About remote users, certificates, and authentication methods
When a remote user attempts to log on to the ITA server, the credentials are sent to the authentication server associated with that user. It is that server, and not the ITA server, that authenticates the logon attempt.
Note
If you use SSL, ensure there’s at least one local user on the ITA server so you’ll be able to log in and accept new SSL certificates from authentication servers when the current ones expire.
This is necessary because when a certificate expires for an AD, LDAP, or DCE server used for authenticating remote users in ITA, the ITA server will no longer be able to verify that the logon attempts come from a trusted server, and therefore will not allow any of these users to log in.
Log in as a local user on the ITA server and trust the new certificate from the AD, LDAP, or DCE server to reenable authentication.
See more about working with SSL certificates here.
Configuring remote user authentication
In Configuration > Authentication Servers, click to add an authentication server.
Enter authentication server settings, starting with predefined authentication method from the drop-down list. The name, email address, and password data is supplied by the authentication server.
When you are setting up a remote user, user information is stored on:
Data Center Expert server as a remote repository with user information. The IT Advisor server requires connection setup to the Data Center Expert server in order to obtain the user information.
LDAP or Active Directory server. The IT Advisor server requires connection setup to the server and logon information is required.
When a remote user attempts to log on to the IT Advisor server, the user credentials (user name and password) are sent to the authentication server associated with that user. It is that server, and not the IT Advisor server, that authenticates the logon attempt.
Indirect AD authentication (via DCE) is not recommended.
LDAP and Active Directory specifications
Support for LDAPv3, both ldaps:// and ldap://
ITA's Active Directory integration supports mutual trust between child and parent Domain Controllers (Active Directory servers)
mutual trust allows the user which authenticates an Active Directory server to authenticate against a parent or child Domain controller of your Active Directory server.
The username of a user that has access to reading users and groups from the authentication server can, because of mutual trust, be defined with the child domain name as part of the username.
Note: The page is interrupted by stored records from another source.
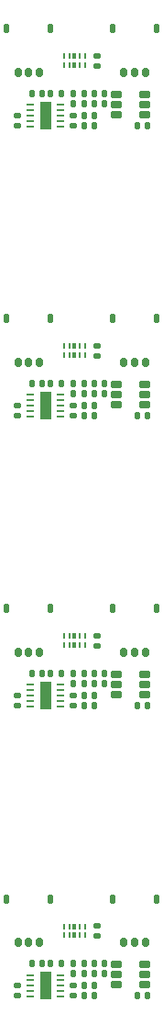
<source format=gbr>
%TF.GenerationSoftware,KiCad,Pcbnew,8.0.4*%
%TF.CreationDate,2024-12-12T16:30:21+01:00*%
%TF.ProjectId,Combined_Module_Panel,436f6d62-696e-4656-945f-4d6f64756c65,rev?*%
%TF.SameCoordinates,Original*%
%TF.FileFunction,Paste,Bot*%
%TF.FilePolarity,Positive*%
%FSLAX46Y46*%
G04 Gerber Fmt 4.6, Leading zero omitted, Abs format (unit mm)*
G04 Created by KiCad (PCBNEW 8.0.4) date 2024-12-12 16:30:21*
%MOMM*%
%LPD*%
G01*
G04 APERTURE LIST*
G04 Aperture macros list*
%AMRoundRect*
0 Rectangle with rounded corners*
0 $1 Rounding radius*
0 $2 $3 $4 $5 $6 $7 $8 $9 X,Y pos of 4 corners*
0 Add a 4 corners polygon primitive as box body*
4,1,4,$2,$3,$4,$5,$6,$7,$8,$9,$2,$3,0*
0 Add four circle primitives for the rounded corners*
1,1,$1+$1,$2,$3*
1,1,$1+$1,$4,$5*
1,1,$1+$1,$6,$7*
1,1,$1+$1,$8,$9*
0 Add four rect primitives between the rounded corners*
20,1,$1+$1,$2,$3,$4,$5,0*
20,1,$1+$1,$4,$5,$6,$7,0*
20,1,$1+$1,$6,$7,$8,$9,0*
20,1,$1+$1,$8,$9,$2,$3,0*%
G04 Aperture macros list end*
%ADD10RoundRect,0.142500X0.142500X0.167500X-0.142500X0.167500X-0.142500X-0.167500X0.142500X-0.167500X0*%
%ADD11RoundRect,0.050000X-0.050000X0.232500X-0.050000X-0.232500X0.050000X-0.232500X0.050000X0.232500X0*%
%ADD12RoundRect,0.100000X-0.100000X0.182500X-0.100000X-0.182500X0.100000X-0.182500X0.100000X0.182500X0*%
%ADD13RoundRect,0.142500X-0.167500X0.142500X-0.167500X-0.142500X0.167500X-0.142500X0.167500X0.142500X0*%
%ADD14RoundRect,0.175000X-0.175000X-0.225000X0.175000X-0.225000X0.175000X0.225000X-0.175000X0.225000X0*%
%ADD15RoundRect,0.137500X-0.137500X-0.262500X0.137500X-0.262500X0.137500X0.262500X-0.137500X0.262500X0*%
%ADD16RoundRect,0.142500X0.167500X-0.142500X0.167500X0.142500X-0.167500X0.142500X-0.167500X-0.142500X0*%
%ADD17RoundRect,0.142500X-0.142500X-0.167500X0.142500X-0.167500X0.142500X0.167500X-0.142500X0.167500X0*%
%ADD18RoundRect,0.060000X0.240000X0.060000X-0.240000X0.060000X-0.240000X-0.060000X0.240000X-0.060000X0*%
%ADD19RoundRect,0.105000X0.420000X1.170000X-0.420000X1.170000X-0.420000X-1.170000X0.420000X-1.170000X0*%
%ADD20RoundRect,0.150000X-0.400000X-0.150000X0.400000X-0.150000X0.400000X0.150000X-0.400000X0.150000X0*%
G04 APERTURE END LIST*
D10*
%TO.C,R20*%
X144420581Y-55439722D03*
X143460581Y-55439722D03*
%TD*%
%TO.C,C47*%
X149345581Y-108981322D03*
X148385581Y-108981322D03*
%TD*%
D11*
%TO.C,U12*%
X141598059Y-129322603D03*
X142098059Y-129322603D03*
D12*
X142598059Y-129322603D03*
D11*
X143098059Y-129322603D03*
X143598059Y-129322603D03*
X143598059Y-130157603D03*
X143098059Y-130157603D03*
D12*
X142598059Y-130157603D03*
D11*
X142098059Y-130157603D03*
X141598059Y-130157603D03*
%TD*%
D13*
%TO.C,R21*%
X137325581Y-107986322D03*
X137325581Y-108946322D03*
%TD*%
D14*
%TO.C,J6*%
X147136581Y-130790703D03*
X148136581Y-130790703D03*
X149136581Y-130790703D03*
D15*
X146111581Y-126790703D03*
X150161581Y-126790703D03*
%TD*%
D13*
%TO.C,R21*%
X137325581Y-54479722D03*
X137325581Y-55439722D03*
%TD*%
D11*
%TO.C,U12*%
X141598059Y-75799522D03*
X142098059Y-75799522D03*
D12*
X142598059Y-75799522D03*
D11*
X143098059Y-75799522D03*
X143598059Y-75799522D03*
X143598059Y-76634522D03*
X143098059Y-76634522D03*
D12*
X142598059Y-76634522D03*
D11*
X142098059Y-76634522D03*
X141598059Y-76634522D03*
%TD*%
D13*
%TO.C,C46*%
X142500581Y-134756103D03*
X142500581Y-135716103D03*
%TD*%
D16*
%TO.C,C44*%
X144693381Y-130220103D03*
X144693381Y-129260103D03*
%TD*%
D10*
%TO.C,R22*%
X144420581Y-107986322D03*
X143460581Y-107986322D03*
%TD*%
D17*
%TO.C,C54*%
X144420581Y-80158022D03*
X145380581Y-80158022D03*
%TD*%
D10*
%TO.C,C34*%
X141340581Y-79208022D03*
X140380581Y-79208022D03*
%TD*%
D17*
%TO.C,R35*%
X142500581Y-105971322D03*
X143460581Y-105971322D03*
%TD*%
%TO.C,C53*%
X144420581Y-52484722D03*
X145380581Y-52484722D03*
%TD*%
D13*
%TO.C,R21*%
X137325581Y-81233022D03*
X137325581Y-82193022D03*
%TD*%
D17*
%TO.C,R36*%
X142500581Y-53394722D03*
X143460581Y-53394722D03*
%TD*%
D18*
%TO.C,U8*%
X141315581Y-133811103D03*
X141315581Y-134311103D03*
X141315581Y-134811103D03*
X141315581Y-135311103D03*
X141315581Y-135811103D03*
X138515581Y-135811103D03*
X138515581Y-135311103D03*
X138515581Y-134811103D03*
X138515581Y-134311103D03*
X138515581Y-133811103D03*
D19*
X139915581Y-134811103D03*
%TD*%
D10*
%TO.C,C47*%
X149345581Y-55474722D03*
X148385581Y-55474722D03*
%TD*%
%TO.C,R22*%
X144420581Y-81233022D03*
X143460581Y-81233022D03*
%TD*%
D16*
%TO.C,C44*%
X144693381Y-103450322D03*
X144693381Y-102490322D03*
%TD*%
D14*
%TO.C,J4*%
X137363581Y-50514322D03*
X138363581Y-50514322D03*
X139363581Y-50514322D03*
D15*
X136338581Y-46514322D03*
X140388581Y-46514322D03*
%TD*%
D17*
%TO.C,C54*%
X144420581Y-106911322D03*
X145380581Y-106911322D03*
%TD*%
D14*
%TO.C,J6*%
X147136581Y-104020922D03*
X148136581Y-104020922D03*
X149136581Y-104020922D03*
D15*
X146111581Y-100020922D03*
X150161581Y-100020922D03*
%TD*%
D20*
%TO.C,U13*%
X146485581Y-107961322D03*
X146485581Y-107011322D03*
X146485581Y-106061322D03*
X149085581Y-106061322D03*
X149085581Y-107011322D03*
X149085581Y-107961322D03*
%TD*%
D17*
%TO.C,R35*%
X142500581Y-132741103D03*
X143460581Y-132741103D03*
%TD*%
%TO.C,R35*%
X142500581Y-52464722D03*
X143460581Y-52464722D03*
%TD*%
%TO.C,R36*%
X142500581Y-106901322D03*
X143460581Y-106901322D03*
%TD*%
%TO.C,C35*%
X138630581Y-105951322D03*
X139590581Y-105951322D03*
%TD*%
D10*
%TO.C,R22*%
X144420581Y-54479722D03*
X143460581Y-54479722D03*
%TD*%
%TO.C,C47*%
X149345581Y-82228022D03*
X148385581Y-82228022D03*
%TD*%
D14*
%TO.C,J6*%
X147136581Y-77267622D03*
X148136581Y-77267622D03*
X149136581Y-77267622D03*
D15*
X146111581Y-73267622D03*
X150161581Y-73267622D03*
%TD*%
D14*
%TO.C,J4*%
X137363581Y-130790703D03*
X138363581Y-130790703D03*
X139363581Y-130790703D03*
D15*
X136338581Y-126790703D03*
X140388581Y-126790703D03*
%TD*%
D14*
%TO.C,J4*%
X137363581Y-104020922D03*
X138363581Y-104020922D03*
X139363581Y-104020922D03*
D15*
X136338581Y-100020922D03*
X140388581Y-100020922D03*
%TD*%
D10*
%TO.C,C34*%
X141340581Y-52454722D03*
X140380581Y-52454722D03*
%TD*%
D16*
%TO.C,C44*%
X144693381Y-49943722D03*
X144693381Y-48983722D03*
%TD*%
D20*
%TO.C,U13*%
X146485581Y-81208022D03*
X146485581Y-80258022D03*
X146485581Y-79308022D03*
X149085581Y-79308022D03*
X149085581Y-80258022D03*
X149085581Y-81208022D03*
%TD*%
D10*
%TO.C,C34*%
X141340581Y-105961322D03*
X140380581Y-105961322D03*
%TD*%
D13*
%TO.C,C46*%
X142500581Y-81233022D03*
X142500581Y-82193022D03*
%TD*%
D10*
%TO.C,C47*%
X149345581Y-135751103D03*
X148385581Y-135751103D03*
%TD*%
D17*
%TO.C,C35*%
X138630581Y-132721103D03*
X139590581Y-132721103D03*
%TD*%
%TO.C,R35*%
X142500581Y-79218022D03*
X143460581Y-79218022D03*
%TD*%
%TO.C,C53*%
X144420581Y-79238022D03*
X145380581Y-79238022D03*
%TD*%
D20*
%TO.C,U13*%
X146485581Y-54454722D03*
X146485581Y-53504722D03*
X146485581Y-52554722D03*
X149085581Y-52554722D03*
X149085581Y-53504722D03*
X149085581Y-54454722D03*
%TD*%
D17*
%TO.C,C53*%
X144420581Y-132761103D03*
X145380581Y-132761103D03*
%TD*%
%TO.C,C54*%
X144420581Y-133681103D03*
X145380581Y-133681103D03*
%TD*%
%TO.C,R36*%
X142500581Y-80148022D03*
X143460581Y-80148022D03*
%TD*%
%TO.C,C54*%
X144420581Y-53404722D03*
X145380581Y-53404722D03*
%TD*%
D14*
%TO.C,J4*%
X137363581Y-77267622D03*
X138363581Y-77267622D03*
X139363581Y-77267622D03*
D15*
X136338581Y-73267622D03*
X140388581Y-73267622D03*
%TD*%
D11*
%TO.C,U12*%
X141598059Y-102552822D03*
X142098059Y-102552822D03*
D12*
X142598059Y-102552822D03*
D11*
X143098059Y-102552822D03*
X143598059Y-102552822D03*
X143598059Y-103387822D03*
X143098059Y-103387822D03*
D12*
X142598059Y-103387822D03*
D11*
X142098059Y-103387822D03*
X141598059Y-103387822D03*
%TD*%
D16*
%TO.C,C44*%
X144693381Y-76697022D03*
X144693381Y-75737022D03*
%TD*%
D20*
%TO.C,U13*%
X146485581Y-134731103D03*
X146485581Y-133781103D03*
X146485581Y-132831103D03*
X149085581Y-132831103D03*
X149085581Y-133781103D03*
X149085581Y-134731103D03*
%TD*%
D10*
%TO.C,C34*%
X141340581Y-132731103D03*
X140380581Y-132731103D03*
%TD*%
D13*
%TO.C,C46*%
X142500581Y-54479722D03*
X142500581Y-55439722D03*
%TD*%
%TO.C,C46*%
X142500581Y-107986322D03*
X142500581Y-108946322D03*
%TD*%
D18*
%TO.C,U8*%
X141315581Y-107041322D03*
X141315581Y-107541322D03*
X141315581Y-108041322D03*
X141315581Y-108541322D03*
X141315581Y-109041322D03*
X138515581Y-109041322D03*
X138515581Y-108541322D03*
X138515581Y-108041322D03*
X138515581Y-107541322D03*
X138515581Y-107041322D03*
D19*
X139915581Y-108041322D03*
%TD*%
D10*
%TO.C,R22*%
X144420581Y-134756103D03*
X143460581Y-134756103D03*
%TD*%
D14*
%TO.C,J6*%
X147136581Y-50514322D03*
X148136581Y-50514322D03*
X149136581Y-50514322D03*
D15*
X146111581Y-46514322D03*
X150161581Y-46514322D03*
%TD*%
D10*
%TO.C,R20*%
X144420581Y-82193022D03*
X143460581Y-82193022D03*
%TD*%
%TO.C,R20*%
X144420581Y-135716103D03*
X143460581Y-135716103D03*
%TD*%
D11*
%TO.C,U12*%
X141598059Y-49046222D03*
X142098059Y-49046222D03*
D12*
X142598059Y-49046222D03*
D11*
X143098059Y-49046222D03*
X143598059Y-49046222D03*
X143598059Y-49881222D03*
X143098059Y-49881222D03*
D12*
X142598059Y-49881222D03*
D11*
X142098059Y-49881222D03*
X141598059Y-49881222D03*
%TD*%
D10*
%TO.C,R20*%
X144420581Y-108946322D03*
X143460581Y-108946322D03*
%TD*%
D13*
%TO.C,R21*%
X137325581Y-134756103D03*
X137325581Y-135716103D03*
%TD*%
D17*
%TO.C,C35*%
X138630581Y-79198022D03*
X139590581Y-79198022D03*
%TD*%
%TO.C,C53*%
X144420581Y-105991322D03*
X145380581Y-105991322D03*
%TD*%
%TO.C,R36*%
X142500581Y-133671103D03*
X143460581Y-133671103D03*
%TD*%
D18*
%TO.C,U8*%
X141315581Y-80288022D03*
X141315581Y-80788022D03*
X141315581Y-81288022D03*
X141315581Y-81788022D03*
X141315581Y-82288022D03*
X138515581Y-82288022D03*
X138515581Y-81788022D03*
X138515581Y-81288022D03*
X138515581Y-80788022D03*
X138515581Y-80288022D03*
D19*
X139915581Y-81288022D03*
%TD*%
D17*
%TO.C,C35*%
X138630581Y-52444722D03*
X139590581Y-52444722D03*
%TD*%
D18*
%TO.C,U8*%
X141315581Y-53534722D03*
X141315581Y-54034722D03*
X141315581Y-54534722D03*
X141315581Y-55034722D03*
X141315581Y-55534722D03*
X138515581Y-55534722D03*
X138515581Y-55034722D03*
X138515581Y-54534722D03*
X138515581Y-54034722D03*
X138515581Y-53534722D03*
D19*
X139915581Y-54534722D03*
%TD*%
M02*

</source>
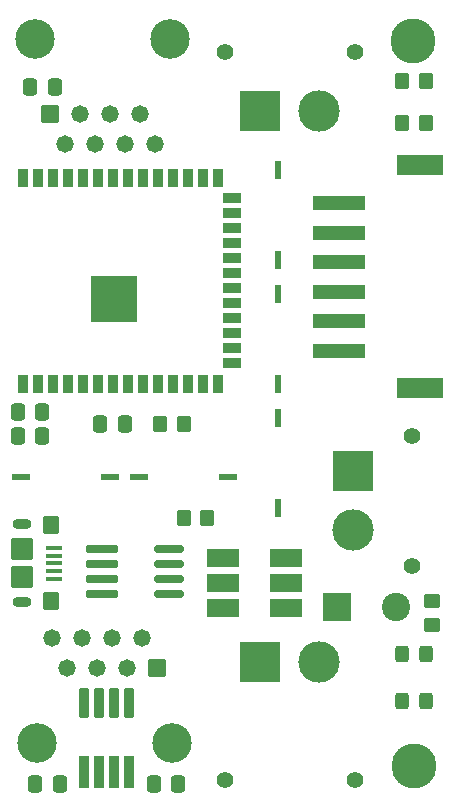
<source format=gts>
%TF.GenerationSoftware,KiCad,Pcbnew,8.0.1-8.0.1-1~ubuntu22.04.1*%
%TF.CreationDate,2024-04-21T23:11:14-04:00*%
%TF.ProjectId,arm_drive_j2,61726d5f-6472-4697-9665-5f6a322e6b69,rev?*%
%TF.SameCoordinates,Original*%
%TF.FileFunction,Soldermask,Top*%
%TF.FilePolarity,Negative*%
%FSLAX46Y46*%
G04 Gerber Fmt 4.6, Leading zero omitted, Abs format (unit mm)*
G04 Created by KiCad (PCBNEW 8.0.1-8.0.1-1~ubuntu22.04.1) date 2024-04-21 23:11:14*
%MOMM*%
%LPD*%
G01*
G04 APERTURE LIST*
G04 Aperture macros list*
%AMRoundRect*
0 Rectangle with rounded corners*
0 $1 Rounding radius*
0 $2 $3 $4 $5 $6 $7 $8 $9 X,Y pos of 4 corners*
0 Add a 4 corners polygon primitive as box body*
4,1,4,$2,$3,$4,$5,$6,$7,$8,$9,$2,$3,0*
0 Add four circle primitives for the rounded corners*
1,1,$1+$1,$2,$3*
1,1,$1+$1,$4,$5*
1,1,$1+$1,$6,$7*
1,1,$1+$1,$8,$9*
0 Add four rect primitives between the rounded corners*
20,1,$1+$1,$2,$3,$4,$5,0*
20,1,$1+$1,$4,$5,$6,$7,0*
20,1,$1+$1,$6,$7,$8,$9,0*
20,1,$1+$1,$8,$9,$2,$3,0*%
G04 Aperture macros list end*
%ADD10RoundRect,0.250000X-0.350000X-0.450000X0.350000X-0.450000X0.350000X0.450000X-0.350000X0.450000X0*%
%ADD11RoundRect,0.250000X0.337500X0.475000X-0.337500X0.475000X-0.337500X-0.475000X0.337500X-0.475000X0*%
%ADD12RoundRect,0.250000X0.325000X0.450000X-0.325000X0.450000X-0.325000X-0.450000X0.325000X-0.450000X0*%
%ADD13RoundRect,0.250000X0.350000X0.450000X-0.350000X0.450000X-0.350000X-0.450000X0.350000X-0.450000X0*%
%ADD14R,3.911600X1.803400*%
%ADD15R,4.495800X1.295400*%
%ADD16C,1.400000*%
%ADD17R,3.500000X3.500000*%
%ADD18C,3.500000*%
%ADD19R,0.609600X1.511300*%
%ADD20R,1.511300X0.609600*%
%ADD21R,0.900000X1.500000*%
%ADD22R,1.500000X0.900000*%
%ADD23R,3.900000X3.900000*%
%ADD24RoundRect,0.055580X0.341420X-1.316420X0.341420X1.316420X-0.341420X1.316420X-0.341420X-1.316420X0*%
%ADD25RoundRect,0.055580X0.341420X-1.191420X0.341420X1.191420X-0.341420X1.191420X-0.341420X-1.191420X0*%
%ADD26RoundRect,0.150000X-1.225000X-0.150000X1.225000X-0.150000X1.225000X0.150000X-1.225000X0.150000X0*%
%ADD27RoundRect,0.150000X-1.100000X-0.150000X1.100000X-0.150000X1.100000X0.150000X-1.100000X0.150000X0*%
%ADD28RoundRect,0.250000X-0.450000X0.350000X-0.450000X-0.350000X0.450000X-0.350000X0.450000X0.350000X0*%
%ADD29RoundRect,0.100000X-0.575000X0.100000X-0.575000X-0.100000X0.575000X-0.100000X0.575000X0.100000X0*%
%ADD30O,1.600000X0.900000*%
%ADD31RoundRect,0.250000X-0.450000X0.550000X-0.450000X-0.550000X0.450000X-0.550000X0.450000X0.550000X0*%
%ADD32RoundRect,0.250000X-0.700000X0.700000X-0.700000X-0.700000X0.700000X-0.700000X0.700000X0.700000X0*%
%ADD33RoundRect,0.250000X-0.337500X-0.475000X0.337500X-0.475000X0.337500X0.475000X-0.337500X0.475000X0*%
%ADD34R,2.704600X1.549400*%
%ADD35R,2.704600X1.524700*%
%ADD36C,2.600000*%
%ADD37C,3.800000*%
%ADD38C,3.350000*%
%ADD39RoundRect,0.102000X-0.634000X-0.634000X0.634000X-0.634000X0.634000X0.634000X-0.634000X0.634000X0*%
%ADD40C,1.472000*%
%ADD41R,2.400000X2.400000*%
%ADD42C,2.400000*%
%ADD43RoundRect,0.102000X0.634000X0.634000X-0.634000X0.634000X-0.634000X-0.634000X0.634000X-0.634000X0*%
G04 APERTURE END LIST*
D10*
%TO.C,R4*%
X49000000Y-21500000D03*
X51000000Y-21500000D03*
%TD*%
D11*
%TO.C,C19*%
X25537500Y-50500000D03*
X23462500Y-50500000D03*
%TD*%
D12*
%TO.C,D1*%
X51025000Y-74000000D03*
X48975000Y-74000000D03*
%TD*%
D13*
%TO.C,R6*%
X32500000Y-58500000D03*
X30500000Y-58500000D03*
%TD*%
D14*
%TO.C,J4*%
X50500000Y-47500000D03*
X50500000Y-28600002D03*
D15*
X43700000Y-44300001D03*
X43700000Y-41800001D03*
X43700000Y-39300001D03*
X43700000Y-36800001D03*
X43700000Y-34300001D03*
X43700000Y-31800001D03*
%TD*%
D16*
%TO.C,J8*%
X34000000Y-19000000D03*
X45000000Y-19000000D03*
D17*
X37000000Y-24000000D03*
D18*
X42000000Y-24000000D03*
%TD*%
D19*
%TO.C,SW3*%
X38500000Y-29000000D03*
X38500000Y-36607300D03*
%TD*%
D20*
%TO.C,SW2*%
X34303650Y-55000000D03*
X26696350Y-55000000D03*
%TD*%
D21*
%TO.C,U6*%
X16880000Y-47150000D03*
X18150000Y-47150000D03*
X19420000Y-47150000D03*
X20690000Y-47150000D03*
X21960000Y-47150000D03*
X23230000Y-47150000D03*
X24500000Y-47150000D03*
X25770000Y-47150000D03*
X27040000Y-47150000D03*
X28310000Y-47150000D03*
X29580000Y-47150000D03*
X30850000Y-47150000D03*
X32120000Y-47150000D03*
X33390000Y-47150000D03*
D22*
X34640000Y-45385000D03*
X34640000Y-44115000D03*
X34640000Y-42845000D03*
X34640000Y-41575000D03*
X34640000Y-40305000D03*
X34640000Y-39035000D03*
X34640000Y-37765000D03*
X34640000Y-36495000D03*
X34640000Y-35225000D03*
X34640000Y-33955000D03*
X34640000Y-32685000D03*
X34640000Y-31415000D03*
D21*
X33390000Y-29650000D03*
X32120000Y-29650000D03*
X30850000Y-29650000D03*
X29580000Y-29650000D03*
X28310000Y-29650000D03*
X27040000Y-29650000D03*
X25770000Y-29650000D03*
X24500000Y-29650000D03*
X23230000Y-29650000D03*
X21960000Y-29650000D03*
X20690000Y-29650000D03*
X19420000Y-29650000D03*
X18150000Y-29650000D03*
X16880000Y-29650000D03*
D23*
X24600000Y-39900000D03*
%TD*%
D20*
%TO.C,SW1*%
X16696350Y-55000000D03*
X24303650Y-55000000D03*
%TD*%
D12*
%TO.C,D2*%
X51025000Y-70000000D03*
X48975000Y-70000000D03*
%TD*%
D13*
%TO.C,R13*%
X30500000Y-50500000D03*
X28500000Y-50500000D03*
%TD*%
D24*
%TO.C,U2*%
X22095000Y-79980000D03*
X23365000Y-79980000D03*
X24635000Y-79980000D03*
X25905000Y-79980000D03*
D25*
X25905000Y-74145000D03*
X24635000Y-74145000D03*
X23365000Y-74145000D03*
X22095000Y-74145000D03*
%TD*%
D16*
%TO.C,J6*%
X45000000Y-80665000D03*
D17*
X37000000Y-70665000D03*
D16*
X34000000Y-80665000D03*
D18*
X42000000Y-70665000D03*
%TD*%
D13*
%TO.C,R3*%
X51000000Y-25000000D03*
X49000000Y-25000000D03*
%TD*%
D19*
%TO.C,SW5*%
X38500000Y-50000000D03*
X38500000Y-57607300D03*
%TD*%
%TO.C,SW4*%
X38500000Y-47107300D03*
X38500000Y-39500000D03*
%TD*%
D11*
%TO.C,C17*%
X18537500Y-51500000D03*
X16462500Y-51500000D03*
%TD*%
D26*
%TO.C,U1*%
X23625000Y-61095000D03*
X23625000Y-62365000D03*
X23625000Y-63635000D03*
X23625000Y-64905000D03*
D27*
X29250000Y-64905000D03*
X29250000Y-63635000D03*
X29250000Y-62365000D03*
X29250000Y-61095000D03*
%TD*%
D28*
%TO.C,R5*%
X51500000Y-65500000D03*
X51500000Y-67500000D03*
%TD*%
D11*
%TO.C,C18*%
X18537500Y-49500000D03*
X16462500Y-49500000D03*
%TD*%
D29*
%TO.C,J1*%
X19500000Y-61000000D03*
X19500000Y-61650000D03*
X19500000Y-62300000D03*
X19500000Y-62950000D03*
X19500000Y-63600000D03*
D30*
X16825000Y-59000000D03*
D31*
X19275000Y-59100000D03*
D32*
X16825000Y-61100000D03*
X16825000Y-63500000D03*
D31*
X19275000Y-65500000D03*
D30*
X16825000Y-65600000D03*
%TD*%
D16*
%TO.C,J7*%
X49850000Y-51500000D03*
X49850000Y-62500000D03*
D17*
X44850000Y-54500000D03*
D18*
X44850000Y-59500000D03*
%TD*%
D33*
%TO.C,C5*%
X17500000Y-22000000D03*
X19575000Y-22000000D03*
%TD*%
D34*
%TO.C,D3*%
X33852300Y-61900002D03*
D35*
X33852300Y-63987650D03*
D34*
X33852300Y-66100001D03*
X39147700Y-66099998D03*
X39147700Y-64000000D03*
X39147700Y-61899999D03*
%TD*%
D33*
%TO.C,C4*%
X27962500Y-81000000D03*
X30037500Y-81000000D03*
%TD*%
D36*
%TO.C,H3*%
X50000000Y-79500000D03*
D37*
X50000000Y-79500000D03*
%TD*%
D36*
%TO.C,H2*%
X49899999Y-18121321D03*
D37*
X49899999Y-18121321D03*
%TD*%
D11*
%TO.C,C3*%
X20037500Y-81000000D03*
X17962500Y-81000000D03*
%TD*%
D38*
%TO.C,J3*%
X17946500Y-17880000D03*
X29378500Y-17880000D03*
D39*
X19217500Y-24230000D03*
D40*
X20487500Y-26770000D03*
X21757500Y-24230000D03*
X23027500Y-26770000D03*
X24297500Y-24230000D03*
X25567500Y-26770000D03*
X26837500Y-24230000D03*
X28107500Y-26770000D03*
%TD*%
D41*
%TO.C,C6*%
X43500000Y-66000000D03*
D42*
X48500000Y-66000000D03*
%TD*%
D38*
%TO.C,J2*%
X29504055Y-77515000D03*
X18072055Y-77515000D03*
D43*
X28233055Y-71165000D03*
D40*
X26963055Y-68625000D03*
X25693055Y-71165000D03*
X24423055Y-68625000D03*
X23153055Y-71165000D03*
X21883055Y-68625000D03*
X20613055Y-71165000D03*
X19343055Y-68625000D03*
%TD*%
M02*

</source>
Example: username@child-domain or username@child-domain.domain
The operations done are only read operations on the following fields: cn, uid, mail
You can import individual users or user groups from a remote authentication server. Users in groups are automatically added to ITA and will appear in the user interface. Users are not automatically deleted, however, permissions are removed if a user is removed from a group.
Tested and verified OS versions for Enterprise Active Directory:
Windows OS: Windows Server 2008 R2 SP1 and 2012 SP1
Forest function level: Windows Server 2008 and 2012
Domain functional level: Windows Server 2008 and 2012
LDAP and Active Directory Limitations
Active Directory has an LDAP query limit of 1000 objects, to prevent excessive load and Denial of Service attacks
The default method to get around this limitation, is to break up the query to return at most 1000 objects at a time. For example, query only for objects starting with the letter a, then query for objects starting with the letter b and so forth.
The more efficient method for large environments is to enable paging. Paging automatically splits the results into multiple result sets so the integration does not have to split up the query into multiple requests.